Given text |
>> Begin

Saturday, February 27, 2010

The Film Club Reviews #5: Ten Thoughts Inspired By: Happy-Go-Lucky



happy-go-lucky: adj carefree, easy going, blithe, casual, devil-may-care, heedless, improvident, insouciant, irresponsible, lighthearted, nonchalant.

1. Just think of the ways it could've gone wrong, the cheery lie it could've been, ticking all those lovely Oprah buzzwords along the way; feelgood, life-affirming, heart-warming. This is the danger you invite when making a film 'about' happiness of course. Isn't happiness shallow and delusional? Isn't the greatest art edgy and dark, gazing unflinchingly into the existential doom of it all? Happy films, by contrast, are for undemanding children and maiden aunts, those for whom life is merely a series of illustrated Hallmark slogans.

2. Notice, however, the subtle but crucial difference between happy and happy-go-lucky. One's a fleeting emotion, the other's a state of mind. One's something you aspire to, the other's a question of character. Poppy is thirty, no boyfriend, no kids, no mortgage. She lives with her best friend Zoe in a rented house, works as a primary school teacher. She's managed to avoid most of life's responsibilities up to now while retaining her independence of spirit. How can she carry this on into her 30s and beyond? Isn't it inevitable life will wear her down, that her youthful exuberance will wane? The film seems to ponder her on the cusp of all this. It's both a love letter to and a kind of elegy for a way of life that soon may disappear forever.

>> End

Tasks for this exercise |
1: In the film review, rewrite the passage starting at "Saturday, February 27, 2010" and ending at "illustrated Hallmark slogans.", swapping "happiness" for "joy".
2: Report every line of the listing that contains the string "typed", matching case exactly.

Source records:
>> Begin

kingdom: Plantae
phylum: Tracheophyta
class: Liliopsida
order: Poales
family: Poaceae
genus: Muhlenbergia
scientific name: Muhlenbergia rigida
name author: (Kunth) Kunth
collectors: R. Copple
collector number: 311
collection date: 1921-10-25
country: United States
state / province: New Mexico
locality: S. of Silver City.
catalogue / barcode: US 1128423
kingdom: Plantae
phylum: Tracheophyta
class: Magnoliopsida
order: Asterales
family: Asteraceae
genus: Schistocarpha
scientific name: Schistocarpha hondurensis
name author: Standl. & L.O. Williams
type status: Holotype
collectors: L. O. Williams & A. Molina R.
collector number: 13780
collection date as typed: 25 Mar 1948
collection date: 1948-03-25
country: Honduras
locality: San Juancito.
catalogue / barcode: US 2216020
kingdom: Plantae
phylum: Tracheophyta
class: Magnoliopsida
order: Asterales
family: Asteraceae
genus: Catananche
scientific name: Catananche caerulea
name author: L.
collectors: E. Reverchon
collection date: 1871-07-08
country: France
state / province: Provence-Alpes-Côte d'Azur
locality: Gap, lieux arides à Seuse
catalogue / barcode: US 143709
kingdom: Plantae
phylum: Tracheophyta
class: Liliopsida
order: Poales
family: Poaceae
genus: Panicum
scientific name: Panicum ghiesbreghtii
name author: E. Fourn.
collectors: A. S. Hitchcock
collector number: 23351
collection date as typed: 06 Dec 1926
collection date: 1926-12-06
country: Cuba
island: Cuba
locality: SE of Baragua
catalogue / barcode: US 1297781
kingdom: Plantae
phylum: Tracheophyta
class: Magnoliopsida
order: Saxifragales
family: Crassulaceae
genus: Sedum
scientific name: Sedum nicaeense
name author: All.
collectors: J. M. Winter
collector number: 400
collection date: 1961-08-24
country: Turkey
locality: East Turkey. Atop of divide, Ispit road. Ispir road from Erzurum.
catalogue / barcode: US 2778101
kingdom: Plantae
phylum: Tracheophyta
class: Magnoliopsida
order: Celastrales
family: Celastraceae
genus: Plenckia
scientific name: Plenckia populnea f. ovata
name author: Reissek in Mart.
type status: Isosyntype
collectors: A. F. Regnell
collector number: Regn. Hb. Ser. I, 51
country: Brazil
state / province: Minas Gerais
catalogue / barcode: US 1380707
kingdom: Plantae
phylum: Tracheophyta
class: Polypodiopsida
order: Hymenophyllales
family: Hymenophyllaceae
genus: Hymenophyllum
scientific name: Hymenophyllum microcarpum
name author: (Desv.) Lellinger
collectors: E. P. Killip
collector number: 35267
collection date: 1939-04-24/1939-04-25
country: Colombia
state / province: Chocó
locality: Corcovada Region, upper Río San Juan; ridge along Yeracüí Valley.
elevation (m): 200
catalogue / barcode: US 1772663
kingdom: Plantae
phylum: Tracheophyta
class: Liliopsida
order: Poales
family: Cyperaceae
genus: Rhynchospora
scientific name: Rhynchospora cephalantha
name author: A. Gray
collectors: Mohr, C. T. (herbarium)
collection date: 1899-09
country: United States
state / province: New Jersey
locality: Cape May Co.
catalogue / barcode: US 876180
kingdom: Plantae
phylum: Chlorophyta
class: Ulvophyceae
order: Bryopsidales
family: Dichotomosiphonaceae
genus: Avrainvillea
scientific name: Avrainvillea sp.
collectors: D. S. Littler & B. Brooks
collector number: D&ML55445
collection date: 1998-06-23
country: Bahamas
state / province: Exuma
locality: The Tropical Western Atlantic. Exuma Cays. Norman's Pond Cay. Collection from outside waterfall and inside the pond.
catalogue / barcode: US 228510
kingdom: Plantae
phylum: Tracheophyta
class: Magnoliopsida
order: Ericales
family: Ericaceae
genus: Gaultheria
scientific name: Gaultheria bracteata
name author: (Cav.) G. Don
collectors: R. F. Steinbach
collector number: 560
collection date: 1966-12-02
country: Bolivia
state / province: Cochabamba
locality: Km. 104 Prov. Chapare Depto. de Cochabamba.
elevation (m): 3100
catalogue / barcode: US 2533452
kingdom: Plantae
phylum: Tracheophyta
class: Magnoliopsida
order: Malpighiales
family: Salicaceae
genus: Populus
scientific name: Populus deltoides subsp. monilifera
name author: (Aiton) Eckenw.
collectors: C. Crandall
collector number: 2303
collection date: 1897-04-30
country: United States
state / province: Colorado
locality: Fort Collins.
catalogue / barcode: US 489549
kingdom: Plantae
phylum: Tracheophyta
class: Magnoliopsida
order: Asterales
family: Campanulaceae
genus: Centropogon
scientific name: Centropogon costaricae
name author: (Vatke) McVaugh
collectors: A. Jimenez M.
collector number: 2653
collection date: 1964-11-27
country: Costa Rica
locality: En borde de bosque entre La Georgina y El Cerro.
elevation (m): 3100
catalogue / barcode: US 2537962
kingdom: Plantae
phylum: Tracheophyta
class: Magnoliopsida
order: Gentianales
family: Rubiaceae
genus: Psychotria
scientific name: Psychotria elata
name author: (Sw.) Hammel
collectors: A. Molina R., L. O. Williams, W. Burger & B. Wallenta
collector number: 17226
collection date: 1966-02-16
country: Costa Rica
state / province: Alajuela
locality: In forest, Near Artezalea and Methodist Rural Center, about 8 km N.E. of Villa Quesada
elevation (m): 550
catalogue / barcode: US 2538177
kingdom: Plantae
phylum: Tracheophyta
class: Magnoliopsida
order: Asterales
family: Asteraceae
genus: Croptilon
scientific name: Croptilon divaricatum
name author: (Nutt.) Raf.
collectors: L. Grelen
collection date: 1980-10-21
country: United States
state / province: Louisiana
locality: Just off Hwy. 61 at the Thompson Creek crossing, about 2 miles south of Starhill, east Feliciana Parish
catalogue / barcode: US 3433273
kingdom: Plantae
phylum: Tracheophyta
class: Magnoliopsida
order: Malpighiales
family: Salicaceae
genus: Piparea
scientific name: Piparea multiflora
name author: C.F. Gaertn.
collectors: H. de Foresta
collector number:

>> End

Answers for the exercise |
1:
Saturday, February 27, 2010

The Film Club Reviews #5: Ten Thoughts Inspired By: Happy-Go-Lucky



happy-go-lucky: adj carefree, easy going, blithe, casual, devil-may-care, heedless, improvident, insouciant, irresponsible, lighthearted, nonchalant.

1. Just think of the ways it could've gone wrong, the cheery lie it could've been, ticking all those lovely Oprah buzzwords along the way; feelgood, life-affirming, heart-warming. This is the danger you invite when making a film 'about' joy of course. Isn't joy shallow and delusional? Isn't the greatest art edgy and dark, gazing unflinchingly into the existential doom of it all? Happy films, by contrast, are for undemanding children and maiden aunts, those for whom life is merely a series of illustrated Hallmark slogans.

2:
collection date as typed: 25 Mar 1948
collection date as typed: 06 Dec 1926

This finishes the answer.